The Carnegie Way

When Mario Longhi took the helm of US Steel in 2013, his vision for the company—which was once the largest steel producer in the world—involved modernizing, streamlining, and most significantly, downsizing. Plant closures and layoffs have defined Longhi’s tenure, with four facility shut-downs announced this month alone. But aside from the temporary idling of two tubular plants in reaction to dropping oil prices, the company insists the rest of the mass layoffs are part of its grand plan.

That plan is called The Carnegie Way, with a strategy that aims to consistently turn a profit instead of riding the peaks and troughs of the commodity markets. It makes sense in a global context, with Europe-based ArcelorMittal claiming the top spot in worldwide steel production and China driving overcapacity with bargain-basement prices. And it even makes sense domestically, with Nucor out-producing and out-profiting US Steel quarter after quarter. But the plan doesn’t make sense in the context of its namesake: profits above all else might be the mantra of US-style capitalism, but it didn’t belong to one of America’s greatest capitalists, Andrew Carnegie.

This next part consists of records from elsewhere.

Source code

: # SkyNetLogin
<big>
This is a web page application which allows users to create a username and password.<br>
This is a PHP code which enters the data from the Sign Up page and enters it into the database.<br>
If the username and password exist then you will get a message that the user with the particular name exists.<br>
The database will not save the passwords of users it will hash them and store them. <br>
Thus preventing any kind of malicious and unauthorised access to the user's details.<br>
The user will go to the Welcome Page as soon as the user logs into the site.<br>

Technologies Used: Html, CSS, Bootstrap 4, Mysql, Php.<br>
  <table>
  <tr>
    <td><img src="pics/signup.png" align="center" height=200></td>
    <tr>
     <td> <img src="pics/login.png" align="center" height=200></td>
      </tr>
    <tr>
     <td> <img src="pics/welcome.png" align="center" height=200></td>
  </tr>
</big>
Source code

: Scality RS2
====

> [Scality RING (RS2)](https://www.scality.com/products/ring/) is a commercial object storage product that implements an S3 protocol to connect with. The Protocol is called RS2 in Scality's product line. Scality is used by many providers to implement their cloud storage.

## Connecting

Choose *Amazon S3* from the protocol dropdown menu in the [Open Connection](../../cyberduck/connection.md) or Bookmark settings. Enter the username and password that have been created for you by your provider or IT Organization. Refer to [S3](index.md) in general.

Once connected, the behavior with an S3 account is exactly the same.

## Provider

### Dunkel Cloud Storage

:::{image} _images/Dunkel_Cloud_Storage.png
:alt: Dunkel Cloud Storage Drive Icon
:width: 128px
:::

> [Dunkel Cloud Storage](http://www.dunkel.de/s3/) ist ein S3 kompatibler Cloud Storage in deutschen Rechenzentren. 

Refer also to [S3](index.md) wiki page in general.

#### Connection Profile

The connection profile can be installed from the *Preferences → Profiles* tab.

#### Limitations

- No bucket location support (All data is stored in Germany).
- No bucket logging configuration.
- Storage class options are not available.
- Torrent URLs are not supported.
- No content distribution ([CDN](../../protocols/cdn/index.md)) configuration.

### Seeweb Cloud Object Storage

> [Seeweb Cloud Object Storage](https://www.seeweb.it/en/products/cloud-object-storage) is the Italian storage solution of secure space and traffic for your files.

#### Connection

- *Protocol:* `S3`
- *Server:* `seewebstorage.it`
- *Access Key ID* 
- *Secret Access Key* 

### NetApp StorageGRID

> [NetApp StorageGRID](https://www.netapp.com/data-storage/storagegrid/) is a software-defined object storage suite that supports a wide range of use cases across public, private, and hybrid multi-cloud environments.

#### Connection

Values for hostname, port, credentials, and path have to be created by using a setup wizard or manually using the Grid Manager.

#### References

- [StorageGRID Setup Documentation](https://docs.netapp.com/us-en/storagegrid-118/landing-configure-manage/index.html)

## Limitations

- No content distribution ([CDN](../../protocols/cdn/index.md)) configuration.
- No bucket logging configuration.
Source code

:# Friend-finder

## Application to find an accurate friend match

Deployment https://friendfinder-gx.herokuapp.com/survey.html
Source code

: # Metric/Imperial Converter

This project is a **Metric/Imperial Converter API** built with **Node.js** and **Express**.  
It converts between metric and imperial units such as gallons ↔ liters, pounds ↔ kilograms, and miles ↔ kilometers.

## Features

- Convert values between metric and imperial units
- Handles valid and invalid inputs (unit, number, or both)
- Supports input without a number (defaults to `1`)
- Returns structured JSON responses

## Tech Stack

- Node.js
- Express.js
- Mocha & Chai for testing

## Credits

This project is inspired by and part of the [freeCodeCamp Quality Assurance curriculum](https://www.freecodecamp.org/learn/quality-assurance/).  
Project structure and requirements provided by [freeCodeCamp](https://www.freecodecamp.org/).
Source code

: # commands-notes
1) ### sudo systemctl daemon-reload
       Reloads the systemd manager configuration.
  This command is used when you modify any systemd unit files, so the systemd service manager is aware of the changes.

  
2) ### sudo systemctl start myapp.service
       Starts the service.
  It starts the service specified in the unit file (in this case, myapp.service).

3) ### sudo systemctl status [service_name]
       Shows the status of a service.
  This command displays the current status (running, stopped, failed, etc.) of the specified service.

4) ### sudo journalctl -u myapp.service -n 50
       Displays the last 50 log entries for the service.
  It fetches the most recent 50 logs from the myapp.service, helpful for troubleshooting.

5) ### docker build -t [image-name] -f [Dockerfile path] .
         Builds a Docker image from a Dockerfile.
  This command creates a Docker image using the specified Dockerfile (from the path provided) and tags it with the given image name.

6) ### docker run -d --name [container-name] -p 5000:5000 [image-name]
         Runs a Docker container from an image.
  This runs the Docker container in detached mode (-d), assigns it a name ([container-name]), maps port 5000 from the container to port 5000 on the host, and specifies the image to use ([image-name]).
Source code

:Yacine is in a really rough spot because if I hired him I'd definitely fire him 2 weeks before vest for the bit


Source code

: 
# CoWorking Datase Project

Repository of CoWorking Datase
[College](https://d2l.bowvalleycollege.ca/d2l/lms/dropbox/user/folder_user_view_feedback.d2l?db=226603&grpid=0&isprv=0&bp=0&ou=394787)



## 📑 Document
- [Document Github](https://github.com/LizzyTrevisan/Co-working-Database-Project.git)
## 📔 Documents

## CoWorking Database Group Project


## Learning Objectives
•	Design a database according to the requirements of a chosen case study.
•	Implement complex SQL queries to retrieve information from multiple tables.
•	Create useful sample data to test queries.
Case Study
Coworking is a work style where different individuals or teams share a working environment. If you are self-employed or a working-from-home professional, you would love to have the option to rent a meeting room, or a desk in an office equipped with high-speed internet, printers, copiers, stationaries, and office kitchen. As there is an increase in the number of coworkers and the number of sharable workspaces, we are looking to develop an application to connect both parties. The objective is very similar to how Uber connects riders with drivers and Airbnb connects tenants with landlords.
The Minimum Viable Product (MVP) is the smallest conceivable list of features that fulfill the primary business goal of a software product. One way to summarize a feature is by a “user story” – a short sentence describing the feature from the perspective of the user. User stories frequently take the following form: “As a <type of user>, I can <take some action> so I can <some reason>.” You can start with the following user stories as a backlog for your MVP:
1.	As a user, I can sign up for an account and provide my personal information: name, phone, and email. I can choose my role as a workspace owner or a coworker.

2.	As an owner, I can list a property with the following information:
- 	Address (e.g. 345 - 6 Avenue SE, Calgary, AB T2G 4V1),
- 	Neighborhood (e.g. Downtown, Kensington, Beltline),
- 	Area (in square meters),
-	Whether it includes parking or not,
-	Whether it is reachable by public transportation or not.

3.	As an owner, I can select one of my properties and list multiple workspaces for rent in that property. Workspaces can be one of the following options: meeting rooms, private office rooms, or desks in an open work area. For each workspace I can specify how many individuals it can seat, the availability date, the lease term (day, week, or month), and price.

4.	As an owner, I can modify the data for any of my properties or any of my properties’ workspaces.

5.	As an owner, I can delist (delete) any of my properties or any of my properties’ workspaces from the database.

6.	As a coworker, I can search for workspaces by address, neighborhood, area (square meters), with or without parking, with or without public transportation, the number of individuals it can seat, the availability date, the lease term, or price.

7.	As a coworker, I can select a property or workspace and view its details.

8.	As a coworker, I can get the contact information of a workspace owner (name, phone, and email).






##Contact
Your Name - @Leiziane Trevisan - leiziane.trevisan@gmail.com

After a hardscrabble childhood in Scotland and difficult young adulthood as a poor immigrant in Pennsylvania, Carnegie worked his way from bobbin boy at a textile factory to the father of the US steel industry. It was a true rags-to-riches story, the kind of boot-strap individualism that conservative politicians hold up as a beacon against the encroaching horror of entitlement culture. But while Carnegie’s hard work and business savvy might have made him a legend, it’s only half the story. What he did with the wealth he earned is often ignored, possibly on purpose.

Many people, even within the steel industry, are unaware that Carnegie was also known during his time as a successful writer. He wrote three travel memoirs and several books and papers with a political bent, and one of his most well-known works in his time was his article “Wealth” published in 1889 in the North American Review. In the article, Carnegie argued that the life of a wealthy industrialist should be two-fold: first, the accumulation of wealth; second, the distribution of wealth to benevolent causes.

In a letter to himself written when he was 33, Carnegie said: “Man must have no idol and the amassing of wealth is one of the worst species of idolatry! No idol is more debasing than the worship of money! Whatever I engage in I must push inordinately; therefore should I be careful to choose that life which will be the most elevating in its character.”

Carnegie so strongly believed that philanthropy was the key to a worthwhile life that he famously planned to die penniless—and he came close. By the time he died in 1919, he had given away over $350 million (the equivalent of $4.8 billion in 2010 dollars) to build universities and libraries and museums and concert halls and other institutions that contributed to the public benefit, and his will bequeathed the remaining $30 million to foundations, charities and pensioners. In fact, Carnegie was one of the driving forces in the early 20th century to make free libraries available to all.

To Carnegie, it would be an immoral waste to spend such vast wealth on personal luxuries. And it would be even more immoral to hoard wealth, keeping it locked away where it can’t benefit the economy that helped produce it. If Carnegie somehow time-traveled to 2015 and met the one-percenters who brag about how much they’re worth while at the same time lobbying the government to cut spending on education and the arts, there’s a good chance he’d throw a well-aged Scotch in their faces.

In essence, Carnegie believed that there wasn’t a point to being rich if you didn’t use your wealth to make the world a better place—and donating a few measly millions for PR clout and tax breaks doesn’t cut it. The true Carnegie Way isn’t profits above all else—it’s profits with a purpose. If US Steel succeeds in turning its consistent red quarters into black, the best way to honor the man who made that company possible would be to make those profits count, by sponsoring training programs and building technical schools and investing in communities that surround its mills and—a radical thought—paying its employees far beyond what’s typical for the industry.

Carnegie owed his prosperity to the nation that provided him with unlimited opportunities. US Steel owes his legacy a more benevolent interpretation of The Carnegie Way.